In 1380, when the ruler of the Golden Horde, Mamai, led regiments to destroy the Russian land, Grand Duke Dimitri Ioannovich, preparing to go on a campaign, asked St. Sergius of Radonezh for blessings and prayers. «If enemies want honor and glory from us, — the Reverend said to him, — we will give to them; if they want gold and silver, we will give this too; but for the name of Christ, for the Orthodox faith, we must lay down our soul and shed blood—. These words of St. Sergius of Radonezh are, as it were, an interpretation of the well-known gospel words: «Seek first the Kingdom of God and its truth, and all this will be added to you» (Matthew. 6, 33).

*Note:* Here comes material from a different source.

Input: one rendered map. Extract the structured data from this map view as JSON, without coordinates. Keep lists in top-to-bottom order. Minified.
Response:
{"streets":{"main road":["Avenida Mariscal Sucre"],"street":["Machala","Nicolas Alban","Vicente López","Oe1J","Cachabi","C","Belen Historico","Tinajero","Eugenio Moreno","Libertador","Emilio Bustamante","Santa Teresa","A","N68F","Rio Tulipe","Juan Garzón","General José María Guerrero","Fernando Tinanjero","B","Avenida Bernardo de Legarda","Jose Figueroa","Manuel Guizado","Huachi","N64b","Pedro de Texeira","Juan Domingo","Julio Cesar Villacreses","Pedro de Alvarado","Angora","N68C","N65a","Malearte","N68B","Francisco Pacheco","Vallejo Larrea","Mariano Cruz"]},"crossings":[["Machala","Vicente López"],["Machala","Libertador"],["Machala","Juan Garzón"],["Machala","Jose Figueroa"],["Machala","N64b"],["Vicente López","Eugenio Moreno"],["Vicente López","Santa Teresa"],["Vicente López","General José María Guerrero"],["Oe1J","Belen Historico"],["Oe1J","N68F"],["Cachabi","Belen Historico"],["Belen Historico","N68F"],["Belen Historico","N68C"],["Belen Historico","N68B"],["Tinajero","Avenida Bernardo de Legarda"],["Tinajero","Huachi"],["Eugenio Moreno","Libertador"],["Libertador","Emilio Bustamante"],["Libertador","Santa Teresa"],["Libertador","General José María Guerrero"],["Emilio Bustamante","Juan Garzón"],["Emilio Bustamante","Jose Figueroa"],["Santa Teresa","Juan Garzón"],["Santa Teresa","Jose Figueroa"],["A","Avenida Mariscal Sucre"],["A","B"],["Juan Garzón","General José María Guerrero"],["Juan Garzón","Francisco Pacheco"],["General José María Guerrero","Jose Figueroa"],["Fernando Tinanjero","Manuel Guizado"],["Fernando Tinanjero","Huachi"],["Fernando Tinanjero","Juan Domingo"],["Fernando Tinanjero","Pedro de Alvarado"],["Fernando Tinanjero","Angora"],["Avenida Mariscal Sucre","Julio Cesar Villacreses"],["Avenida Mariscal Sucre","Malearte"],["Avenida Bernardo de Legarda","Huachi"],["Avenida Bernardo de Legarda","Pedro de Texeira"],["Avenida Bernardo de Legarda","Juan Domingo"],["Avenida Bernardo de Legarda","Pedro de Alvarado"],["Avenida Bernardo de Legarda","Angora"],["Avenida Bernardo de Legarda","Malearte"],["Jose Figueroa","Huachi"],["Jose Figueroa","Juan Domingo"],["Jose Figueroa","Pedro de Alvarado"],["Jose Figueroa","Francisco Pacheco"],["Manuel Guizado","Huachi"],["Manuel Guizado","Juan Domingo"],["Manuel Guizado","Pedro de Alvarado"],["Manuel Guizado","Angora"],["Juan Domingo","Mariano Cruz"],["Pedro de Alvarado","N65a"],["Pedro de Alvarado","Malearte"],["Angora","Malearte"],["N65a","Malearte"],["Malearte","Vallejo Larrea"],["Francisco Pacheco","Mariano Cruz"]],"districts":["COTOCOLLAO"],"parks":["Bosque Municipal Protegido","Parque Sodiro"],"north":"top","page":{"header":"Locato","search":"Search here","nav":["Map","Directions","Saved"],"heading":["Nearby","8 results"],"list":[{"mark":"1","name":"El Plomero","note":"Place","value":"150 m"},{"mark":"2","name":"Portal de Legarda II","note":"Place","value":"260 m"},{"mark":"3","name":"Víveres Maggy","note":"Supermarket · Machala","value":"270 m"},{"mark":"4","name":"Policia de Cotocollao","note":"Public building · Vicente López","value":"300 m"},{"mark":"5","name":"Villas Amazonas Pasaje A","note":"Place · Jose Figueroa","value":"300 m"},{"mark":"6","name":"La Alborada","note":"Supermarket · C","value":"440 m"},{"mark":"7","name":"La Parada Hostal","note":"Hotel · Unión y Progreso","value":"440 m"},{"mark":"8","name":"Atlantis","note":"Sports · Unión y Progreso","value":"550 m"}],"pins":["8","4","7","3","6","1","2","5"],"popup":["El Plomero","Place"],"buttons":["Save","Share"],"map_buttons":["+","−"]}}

St. Sergius of Radonezh died on September 25 (old style) 1392; according to tradition of the Russian Orthodox Church, the day of his death according to the new style is considered October 8. Before his death, he commanded the brethren, first of all, to strictly preserve the purity of the Orthodox faith. The Monk also bequeathed to maintain unanimity, spiritual and physical purity, unhypocritical love, to move away from evil desires, to abstain in food and drink, to have zeal for humility and strange love.

For more than six hundred years now, St. Sergius of Radonezh has been called the Abbot of the Russian Land. And his dying words were, of course, addressed not only to the brethren of the monastery he founded. They are addressed to every Russian person.